Copy every one of the records below, character for character, leaving nothing out and changing nothing.
◆ ◆ ◆
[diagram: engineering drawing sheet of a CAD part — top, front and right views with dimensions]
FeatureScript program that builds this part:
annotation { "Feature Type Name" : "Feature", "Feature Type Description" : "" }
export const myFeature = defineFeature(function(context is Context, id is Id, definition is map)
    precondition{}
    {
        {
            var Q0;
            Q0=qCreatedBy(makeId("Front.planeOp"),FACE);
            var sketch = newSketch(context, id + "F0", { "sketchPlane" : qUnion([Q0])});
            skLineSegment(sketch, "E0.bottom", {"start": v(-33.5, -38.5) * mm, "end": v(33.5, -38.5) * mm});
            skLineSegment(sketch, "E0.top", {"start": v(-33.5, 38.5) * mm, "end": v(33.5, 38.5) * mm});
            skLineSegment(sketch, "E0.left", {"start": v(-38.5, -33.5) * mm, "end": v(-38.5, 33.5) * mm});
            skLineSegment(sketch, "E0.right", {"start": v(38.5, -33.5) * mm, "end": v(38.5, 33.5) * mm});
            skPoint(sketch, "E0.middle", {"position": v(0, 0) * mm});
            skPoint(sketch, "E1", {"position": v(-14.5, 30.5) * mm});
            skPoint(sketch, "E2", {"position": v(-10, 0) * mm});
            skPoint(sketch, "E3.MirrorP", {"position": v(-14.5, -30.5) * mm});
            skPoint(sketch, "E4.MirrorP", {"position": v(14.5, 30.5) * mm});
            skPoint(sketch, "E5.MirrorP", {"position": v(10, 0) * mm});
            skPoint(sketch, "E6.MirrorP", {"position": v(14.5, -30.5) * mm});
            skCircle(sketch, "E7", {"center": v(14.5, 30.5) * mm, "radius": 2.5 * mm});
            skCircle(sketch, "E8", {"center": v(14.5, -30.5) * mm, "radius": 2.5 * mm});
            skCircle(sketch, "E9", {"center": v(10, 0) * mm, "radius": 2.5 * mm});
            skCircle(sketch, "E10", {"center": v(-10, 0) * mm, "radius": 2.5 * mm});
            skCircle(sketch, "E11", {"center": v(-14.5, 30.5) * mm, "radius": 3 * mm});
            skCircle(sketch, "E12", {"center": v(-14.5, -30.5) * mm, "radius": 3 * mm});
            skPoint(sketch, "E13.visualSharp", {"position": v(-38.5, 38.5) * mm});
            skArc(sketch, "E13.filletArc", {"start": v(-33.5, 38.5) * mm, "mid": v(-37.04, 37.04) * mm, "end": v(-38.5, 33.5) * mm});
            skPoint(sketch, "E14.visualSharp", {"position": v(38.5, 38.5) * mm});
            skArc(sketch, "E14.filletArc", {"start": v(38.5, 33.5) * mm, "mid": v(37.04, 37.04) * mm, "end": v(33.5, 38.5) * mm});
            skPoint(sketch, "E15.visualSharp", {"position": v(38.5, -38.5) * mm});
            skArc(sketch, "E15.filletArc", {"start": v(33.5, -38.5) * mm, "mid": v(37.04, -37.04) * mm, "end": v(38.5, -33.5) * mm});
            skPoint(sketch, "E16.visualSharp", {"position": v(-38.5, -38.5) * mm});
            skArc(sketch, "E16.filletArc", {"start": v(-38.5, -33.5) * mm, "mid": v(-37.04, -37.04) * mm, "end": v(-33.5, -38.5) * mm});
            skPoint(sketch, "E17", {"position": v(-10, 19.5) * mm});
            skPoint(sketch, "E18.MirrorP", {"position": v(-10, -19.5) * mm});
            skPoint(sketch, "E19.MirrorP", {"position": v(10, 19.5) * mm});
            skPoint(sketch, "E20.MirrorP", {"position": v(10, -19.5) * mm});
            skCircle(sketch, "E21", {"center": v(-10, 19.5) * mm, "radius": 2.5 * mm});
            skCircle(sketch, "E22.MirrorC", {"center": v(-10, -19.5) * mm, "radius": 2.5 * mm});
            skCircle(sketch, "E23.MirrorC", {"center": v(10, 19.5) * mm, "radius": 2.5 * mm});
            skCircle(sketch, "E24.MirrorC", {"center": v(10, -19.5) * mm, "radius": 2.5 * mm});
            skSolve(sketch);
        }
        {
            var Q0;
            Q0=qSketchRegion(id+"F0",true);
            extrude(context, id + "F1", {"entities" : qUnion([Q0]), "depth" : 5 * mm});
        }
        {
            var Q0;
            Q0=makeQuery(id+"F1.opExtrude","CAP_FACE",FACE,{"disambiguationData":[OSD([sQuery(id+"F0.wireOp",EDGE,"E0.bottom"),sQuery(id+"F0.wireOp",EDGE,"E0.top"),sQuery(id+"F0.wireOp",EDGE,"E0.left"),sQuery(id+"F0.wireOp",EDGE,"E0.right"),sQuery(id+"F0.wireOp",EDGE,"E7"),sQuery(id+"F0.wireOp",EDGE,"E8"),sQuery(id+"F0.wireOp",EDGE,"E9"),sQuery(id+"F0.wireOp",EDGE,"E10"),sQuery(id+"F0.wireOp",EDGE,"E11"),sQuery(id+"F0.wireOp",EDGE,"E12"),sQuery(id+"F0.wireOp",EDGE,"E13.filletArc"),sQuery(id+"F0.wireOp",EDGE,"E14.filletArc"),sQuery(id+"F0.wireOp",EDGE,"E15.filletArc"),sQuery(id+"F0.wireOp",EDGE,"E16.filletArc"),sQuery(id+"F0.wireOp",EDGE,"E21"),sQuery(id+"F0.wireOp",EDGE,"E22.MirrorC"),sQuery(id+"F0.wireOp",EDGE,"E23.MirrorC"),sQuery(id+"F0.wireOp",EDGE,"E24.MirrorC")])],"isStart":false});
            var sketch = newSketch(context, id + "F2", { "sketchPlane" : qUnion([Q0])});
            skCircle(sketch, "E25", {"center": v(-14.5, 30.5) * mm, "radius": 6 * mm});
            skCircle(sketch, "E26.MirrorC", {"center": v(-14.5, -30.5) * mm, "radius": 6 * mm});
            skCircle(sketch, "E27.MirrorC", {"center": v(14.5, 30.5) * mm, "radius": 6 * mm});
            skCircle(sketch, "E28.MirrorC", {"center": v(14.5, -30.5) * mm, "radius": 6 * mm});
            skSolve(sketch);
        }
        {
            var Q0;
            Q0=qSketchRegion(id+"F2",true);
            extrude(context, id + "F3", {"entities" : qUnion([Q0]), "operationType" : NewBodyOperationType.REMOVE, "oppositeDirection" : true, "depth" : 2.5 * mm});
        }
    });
◆ ◆ ◆
• **Response**:
[diagram: engineering drawing sheet of a CAD part — top, front and right views with dimensions]
FeatureScript program that builds this part:
annotation { "Feature Type Name" : "Feature", "Feature Type Description" : "" }
export const myFeature = defineFeature(function(context is Context, id is Id, definition is map)
    precondition{}
    {
        {
            var Q0;
            Q0=qCreatedBy(makeId("Front.planeOp"),FACE);
            var sketch = newSketch(context, id + "F0", { "sketchPlane" : qUnion([Q0])});
            skLineSegment(sketch, "E0.bottom", {"start": v(-33.5, -38.5) * mm, "end": v(33.5, -38.5) * mm});
            skLineSegment(sketch, "E0.top", {"start": v(-33.5, 38.5) * mm, "end": v(33.5, 38.5) * mm});
            skLineSegment(sketch, "E0.left", {"start": v(-38.5, -33.5) * mm, "end": v(-38.5, 33.5) * mm});
            skLineSegment(sketch, "E0.right", {"start": v(38.5, -33.5) * mm, "end": v(38.5, 33.5) * mm});
            skPoint(sketch, "E0.middle", {"position": v(0, 0) * mm});
            skPoint(sketch, "E1", {"position": v(-14.5, 30.5) * mm});
            skPoint(sketch, "E2", {"position": v(-10, 0) * mm});
            skPoint(sketch, "E3.MirrorP", {"position": v(-14.5, -30.5) * mm});
            skPoint(sketch, "E4.MirrorP", {"position": v(14.5, 30.5) * mm});
            skPoint(sketch, "E5.MirrorP", {"position": v(10, 0) * mm});
            skPoint(sketch, "E6.MirrorP", {"position": v(14.5, -30.5) * mm});
            skCircle(sketch, "E7", {"center": v(14.5, 30.5) * mm, "radius": 2.5 * mm});
            skCircle(sketch, "E8", {"center": v(14.5, -30.5) * mm, "radius": 2.5 * mm});
            skCircle(sketch, "E9", {"center": v(10, 0) * mm, "radius": 2.5 * mm});
            skCircle(sketch, "E10", {"center": v(-10, 0) * mm, "radius": 2.5 * mm});
            skCircle(sketch, "E11", {"center": v(-14.5, 30.5) * mm, "radius": 3 * mm});
            skCircle(sketch, "E12", {"center": v(-14.5, -30.5) * mm, "radius": 3 * mm});
            skPoint(sketch, "E13.visualSharp", {"position": v(-38.5, 38.5) * mm});
            skArc(sketch, "E13.filletArc", {"start": v(-33.5, 38.5) * mm, "mid": v(-37.04, 37.04) * mm, "end": v(-38.5, 33.5) * mm});
            skPoint(sketch, "E14.visualSharp", {"position": v(38.5, 38.5) * mm});
            skArc(sketch, "E14.filletArc", {"start": v(38.5, 33.5) * mm, "mid": v(37.04, 37.04) * mm, "end": v(33.5, 38.5) * mm});
            skPoint(sketch, "E15.visualSharp", {"position": v(38.5, -38.5) * mm});
            skArc(sketch, "E15.filletArc", {"start": v(33.5, -38.5) * mm, "mid": v(37.04, -37.04) * mm, "end": v(38.5, -33.5) * mm});
            skPoint(sketch, "E16.visualSharp", {"position": v(-38.5, -38.5) * mm});
            skArc(sketch, "E16.filletArc", {"start": v(-38.5, -33.5) * mm, "mid": v(-37.04, -37.04) * mm, "end": v(-33.5, -38.5) * mm});
            skPoint(sketch, "E17", {"position": v(-10, 19.5) * mm});
            skPoint(sketch, "E18.MirrorP", {"position": v(-10, -19.5) * mm});
            skPoint(sketch, "E19.MirrorP", {"position": v(10, 19.5) * mm});
            skPoint(sketch, "E20.MirrorP", {"position": v(10, -19.5) * mm});
            skCircle(sketch, "E21", {"center": v(-10, 19.5) * mm, "radius": 2.5 * mm});
            skCircle(sketch, "E22.MirrorC", {"center": v(-10, -19.5) * mm, "radius": 2.5 * mm});
            skCircle(sketch, "E23.MirrorC", {"center": v(10, 19.5) * mm, "radius": 2.5 * mm});
            skCircle(sketch, "E24.MirrorC", {"center": v(10, -19.5) * mm, "radius": 2.5 * mm});
            skSolve(sketch);
        }
        {
            var Q0;
            Q0=qSketchRegion(id+"F0",true);
            extrude(context, id + "F1", {"entities" : qUnion([Q0]), "depth" : 5 * mm});
        }
        {
            var Q0;
            Q0=makeQuery(id+"F1.opExtrude","CAP_FACE",FACE,{"disambiguationData":[OSD([sQuery(id+"F0.wireOp",EDGE,"E0.bottom"),sQuery(id+"F0.wireOp",EDGE,"E0.top"),sQuery(id+"F0.wireOp",EDGE,"E0.left"),sQuery(id+"F0.wireOp",EDGE,"E0.right"),sQuery(id+"F0.wireOp",EDGE,"E7"),sQuery(id+"F0.wireOp",EDGE,"E8"),sQuery(id+"F0.wireOp",EDGE,"E9"),sQuery(id+"F0.wireOp",EDGE,"E10"),sQuery(id+"F0.wireOp",EDGE,"E11"),sQuery(id+"F0.wireOp",EDGE,"E12"),sQuery(id+"F0.wireOp",EDGE,"E13.filletArc"),sQuery(id+"F0.wireOp",EDGE,"E14.filletArc"),sQuery(id+"F0.wireOp",EDGE,"E15.filletArc"),sQuery(id+"F0.wireOp",EDGE,"E16.filletArc"),sQuery(id+"F0.wireOp",EDGE,"E21"),sQuery(id+"F0.wireOp",EDGE,"E22.MirrorC"),sQuery(id+"F0.wireOp",EDGE,"E23.MirrorC"),sQuery(id+"F0.wireOp",EDGE,"E24.MirrorC")])],"isStart":false});
            var sketch = newSketch(context, id + "F2", { "sketchPlane" : qUnion([Q0])});
            skCircle(sketch, "E25", {"center": v(-14.5, 30.5) * mm, "radius": 6 * mm});
            skCircle(sketch, "E26.MirrorC", {"center": v(-14.5, -30.5) * mm, "radius": 6 * mm});
            skCircle(sketch, "E27.MirrorC", {"center": v(14.5, 30.5) * mm, "radius": 6 * mm});
            skCircle(sketch, "E28.MirrorC", {"center": v(14.5, -30.5) * mm, "radius": 6 * mm});
            skSolve(sketch);
        }
        {
            var Q0;
            Q0=qSketchRegion(id+"F2",true);
            extrude(context, id + "F3", {"entities" : qUnion([Q0]), "operationType" : NewBodyOperationType.REMOVE, "oppositeDirection" : true, "depth" : 2.5 * mm});
        }
    });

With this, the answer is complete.